One of the interesting debates from the Semantic Web meetup this month, which has stuck in my head ever since, is the argument over whether it’s worth it to try to compile a master, global, schema–ontology–vocabulary–whatever you want to call it.
I could tell that the academic side of the crowd was again’ it, but the business side of the crowd was ‘fer it.
Guess which side will win?
The analogy that was given (sorry don’t remember who said it) was that a pig farmer might use a different concept of "a time" than I might. So 3PM Pig-Farming Time might equal 2PM Jason Time. (If I got the analogy wrong I’m sure I’ll be corrected, but it was something like that.) Or, one that kept coming up as a real-world example was that a transaction has totally different meanings across industries.
I think that thinking along those lines is misguided. You can’t define everything in the world, but you can 
sure define a lot of it. That’s what businesses end up spending a lot of their time doing–defining their world. I am intimately familiar with this, as it is one of the biggest problems that we struggled with at Latigent (now Cisco). Company A will define "revenue" as one thing, Company B will define it as something else.
This isn’t an either/or proposition.
You can give them both definitions, they really don’t care.. This is an instance where you really can have your cake and eat it too. As long as both values are populated, they will take the one they need.

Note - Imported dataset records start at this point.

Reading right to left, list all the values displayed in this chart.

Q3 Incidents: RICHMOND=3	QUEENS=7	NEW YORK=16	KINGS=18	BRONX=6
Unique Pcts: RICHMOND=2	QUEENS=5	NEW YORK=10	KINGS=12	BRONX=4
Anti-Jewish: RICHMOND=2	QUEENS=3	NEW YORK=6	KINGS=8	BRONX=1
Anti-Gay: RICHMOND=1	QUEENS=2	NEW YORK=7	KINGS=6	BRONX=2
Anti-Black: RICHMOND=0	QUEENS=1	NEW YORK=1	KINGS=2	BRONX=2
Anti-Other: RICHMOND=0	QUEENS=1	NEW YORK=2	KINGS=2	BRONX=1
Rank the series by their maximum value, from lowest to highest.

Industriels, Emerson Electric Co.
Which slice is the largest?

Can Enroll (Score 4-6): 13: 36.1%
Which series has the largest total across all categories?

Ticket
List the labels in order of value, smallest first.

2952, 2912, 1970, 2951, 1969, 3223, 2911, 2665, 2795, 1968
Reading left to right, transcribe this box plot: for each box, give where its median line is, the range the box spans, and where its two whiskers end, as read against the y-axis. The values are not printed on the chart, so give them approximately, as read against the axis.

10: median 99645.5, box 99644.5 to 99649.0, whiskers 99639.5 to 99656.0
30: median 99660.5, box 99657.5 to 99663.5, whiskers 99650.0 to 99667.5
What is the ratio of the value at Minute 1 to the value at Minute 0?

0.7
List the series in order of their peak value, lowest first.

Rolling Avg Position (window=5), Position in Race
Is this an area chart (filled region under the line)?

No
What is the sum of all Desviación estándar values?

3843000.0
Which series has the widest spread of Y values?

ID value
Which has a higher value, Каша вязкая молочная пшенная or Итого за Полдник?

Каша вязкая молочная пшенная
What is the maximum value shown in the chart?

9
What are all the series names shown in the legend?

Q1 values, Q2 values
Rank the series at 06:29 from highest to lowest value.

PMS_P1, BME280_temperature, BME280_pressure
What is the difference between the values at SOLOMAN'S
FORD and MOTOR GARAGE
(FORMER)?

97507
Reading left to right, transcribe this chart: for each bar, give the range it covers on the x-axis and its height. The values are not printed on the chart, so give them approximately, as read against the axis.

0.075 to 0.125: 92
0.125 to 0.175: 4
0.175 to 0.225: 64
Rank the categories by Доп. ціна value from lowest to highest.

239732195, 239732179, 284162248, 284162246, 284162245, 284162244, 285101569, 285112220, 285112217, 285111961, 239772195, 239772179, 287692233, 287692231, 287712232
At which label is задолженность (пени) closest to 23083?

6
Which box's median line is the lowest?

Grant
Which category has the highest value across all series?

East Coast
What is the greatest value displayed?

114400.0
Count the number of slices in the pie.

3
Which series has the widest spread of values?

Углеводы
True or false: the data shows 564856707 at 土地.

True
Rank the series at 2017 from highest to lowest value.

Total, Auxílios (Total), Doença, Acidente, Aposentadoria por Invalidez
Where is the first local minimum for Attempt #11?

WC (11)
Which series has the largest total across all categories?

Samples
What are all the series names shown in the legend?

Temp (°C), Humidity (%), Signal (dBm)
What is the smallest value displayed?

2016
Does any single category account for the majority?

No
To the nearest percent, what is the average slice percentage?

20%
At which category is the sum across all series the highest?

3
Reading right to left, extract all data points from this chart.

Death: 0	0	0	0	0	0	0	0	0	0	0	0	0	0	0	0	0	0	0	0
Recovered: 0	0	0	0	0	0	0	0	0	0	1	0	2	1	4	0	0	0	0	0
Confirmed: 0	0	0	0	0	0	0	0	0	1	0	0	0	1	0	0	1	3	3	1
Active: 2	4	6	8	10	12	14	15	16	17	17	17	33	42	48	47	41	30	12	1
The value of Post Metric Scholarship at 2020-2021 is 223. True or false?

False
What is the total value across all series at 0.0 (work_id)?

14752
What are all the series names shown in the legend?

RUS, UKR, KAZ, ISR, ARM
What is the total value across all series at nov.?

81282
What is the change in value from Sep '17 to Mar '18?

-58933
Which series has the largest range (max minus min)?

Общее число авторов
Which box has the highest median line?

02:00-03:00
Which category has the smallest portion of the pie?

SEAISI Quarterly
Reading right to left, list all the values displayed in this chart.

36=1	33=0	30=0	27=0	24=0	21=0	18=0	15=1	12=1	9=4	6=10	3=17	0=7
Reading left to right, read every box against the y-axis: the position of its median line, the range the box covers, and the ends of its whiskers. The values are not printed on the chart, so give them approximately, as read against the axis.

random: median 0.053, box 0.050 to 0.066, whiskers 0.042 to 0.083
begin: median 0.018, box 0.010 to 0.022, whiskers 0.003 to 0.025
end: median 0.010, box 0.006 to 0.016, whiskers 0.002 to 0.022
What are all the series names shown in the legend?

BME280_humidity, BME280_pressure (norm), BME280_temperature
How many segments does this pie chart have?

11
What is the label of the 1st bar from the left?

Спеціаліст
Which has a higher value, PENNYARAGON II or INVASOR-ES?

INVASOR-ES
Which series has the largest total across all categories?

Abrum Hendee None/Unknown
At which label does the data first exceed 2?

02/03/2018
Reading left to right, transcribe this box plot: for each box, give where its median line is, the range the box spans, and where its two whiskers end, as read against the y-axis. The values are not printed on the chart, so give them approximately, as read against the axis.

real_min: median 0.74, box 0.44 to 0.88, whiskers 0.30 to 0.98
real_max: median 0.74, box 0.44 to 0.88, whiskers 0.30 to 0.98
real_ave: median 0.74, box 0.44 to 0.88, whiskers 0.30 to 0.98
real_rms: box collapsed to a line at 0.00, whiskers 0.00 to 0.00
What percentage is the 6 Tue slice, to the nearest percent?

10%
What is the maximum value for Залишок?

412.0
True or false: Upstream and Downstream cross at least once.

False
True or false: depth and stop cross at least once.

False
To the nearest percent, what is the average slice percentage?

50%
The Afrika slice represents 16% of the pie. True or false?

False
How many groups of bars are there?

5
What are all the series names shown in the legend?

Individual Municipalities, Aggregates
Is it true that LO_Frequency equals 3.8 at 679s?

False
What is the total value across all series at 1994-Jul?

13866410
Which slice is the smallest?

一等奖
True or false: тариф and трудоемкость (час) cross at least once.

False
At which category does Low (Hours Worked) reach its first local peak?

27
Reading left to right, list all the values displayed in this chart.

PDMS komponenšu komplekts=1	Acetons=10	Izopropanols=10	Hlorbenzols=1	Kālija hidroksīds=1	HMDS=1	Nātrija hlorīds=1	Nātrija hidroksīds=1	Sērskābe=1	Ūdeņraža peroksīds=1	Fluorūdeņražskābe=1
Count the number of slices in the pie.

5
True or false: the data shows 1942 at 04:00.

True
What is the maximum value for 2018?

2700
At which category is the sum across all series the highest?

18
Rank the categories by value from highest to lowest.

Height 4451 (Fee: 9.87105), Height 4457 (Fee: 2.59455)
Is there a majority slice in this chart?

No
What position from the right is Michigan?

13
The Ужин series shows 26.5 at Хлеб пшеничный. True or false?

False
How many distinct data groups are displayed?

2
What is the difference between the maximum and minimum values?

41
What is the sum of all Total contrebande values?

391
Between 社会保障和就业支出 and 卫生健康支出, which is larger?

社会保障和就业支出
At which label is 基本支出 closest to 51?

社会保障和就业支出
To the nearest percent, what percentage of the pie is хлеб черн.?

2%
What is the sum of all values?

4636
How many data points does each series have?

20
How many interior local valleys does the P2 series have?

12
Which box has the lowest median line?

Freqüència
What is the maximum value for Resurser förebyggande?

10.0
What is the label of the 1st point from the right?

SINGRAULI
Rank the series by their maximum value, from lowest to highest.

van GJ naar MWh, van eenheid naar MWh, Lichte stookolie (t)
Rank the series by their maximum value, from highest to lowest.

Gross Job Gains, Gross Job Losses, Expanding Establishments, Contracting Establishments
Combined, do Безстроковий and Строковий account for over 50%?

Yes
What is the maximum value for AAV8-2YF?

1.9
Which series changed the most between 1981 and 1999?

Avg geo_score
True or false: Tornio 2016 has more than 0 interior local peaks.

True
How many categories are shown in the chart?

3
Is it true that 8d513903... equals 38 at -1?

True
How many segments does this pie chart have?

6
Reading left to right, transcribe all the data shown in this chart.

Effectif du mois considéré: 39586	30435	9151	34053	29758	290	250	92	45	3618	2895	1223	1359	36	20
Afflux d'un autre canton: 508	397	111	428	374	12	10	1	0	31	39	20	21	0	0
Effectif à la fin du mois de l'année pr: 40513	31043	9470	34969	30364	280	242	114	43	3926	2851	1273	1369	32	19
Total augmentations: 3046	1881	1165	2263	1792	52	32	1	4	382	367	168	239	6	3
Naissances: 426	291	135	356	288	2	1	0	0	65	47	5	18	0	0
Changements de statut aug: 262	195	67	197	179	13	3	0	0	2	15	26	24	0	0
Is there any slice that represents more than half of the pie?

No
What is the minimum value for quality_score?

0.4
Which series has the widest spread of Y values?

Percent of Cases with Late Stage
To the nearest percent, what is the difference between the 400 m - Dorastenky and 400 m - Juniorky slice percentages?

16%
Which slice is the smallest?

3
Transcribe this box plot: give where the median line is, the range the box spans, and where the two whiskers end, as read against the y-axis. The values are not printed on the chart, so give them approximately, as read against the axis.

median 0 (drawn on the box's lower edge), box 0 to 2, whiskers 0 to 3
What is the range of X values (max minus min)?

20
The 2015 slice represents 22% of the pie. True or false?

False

To me, this is one of the huge value-adds of the Semantic Web. You can go out and see if somebody has already developed a schema for what you’re trying to build, and if they have you don’t have to write it yourself. And your app will automatically inter-operate with theirs, in some areas. It’s really cool.
Every company out there should really be using available schemas as much as possible–get into the Semantic Web game early and often. All you have to do is start adopting a standard schema, taking as much as possible from what’s already publicly available.
Why NOT build a giant global schema? Isn’t that what the ontology-building stuff is all about anyway? It’s not like it all has to be from the same place. If I come up with the best definition of a "location", because mine includes height above sea level and active quantum dimension, you’re free to use that in your application for "location" and develop some new schema pieces for the custom stuff you’re building. Eventually the global schema will just kind of materialize out of the best (well, technically probably the most POPULAR) pieces of publicly-available schema out there anyway.
Heh, boy I can’t even imagine what this is going to do to the business intelligence space eventually. Totally demolish and rebuild it, is my guess.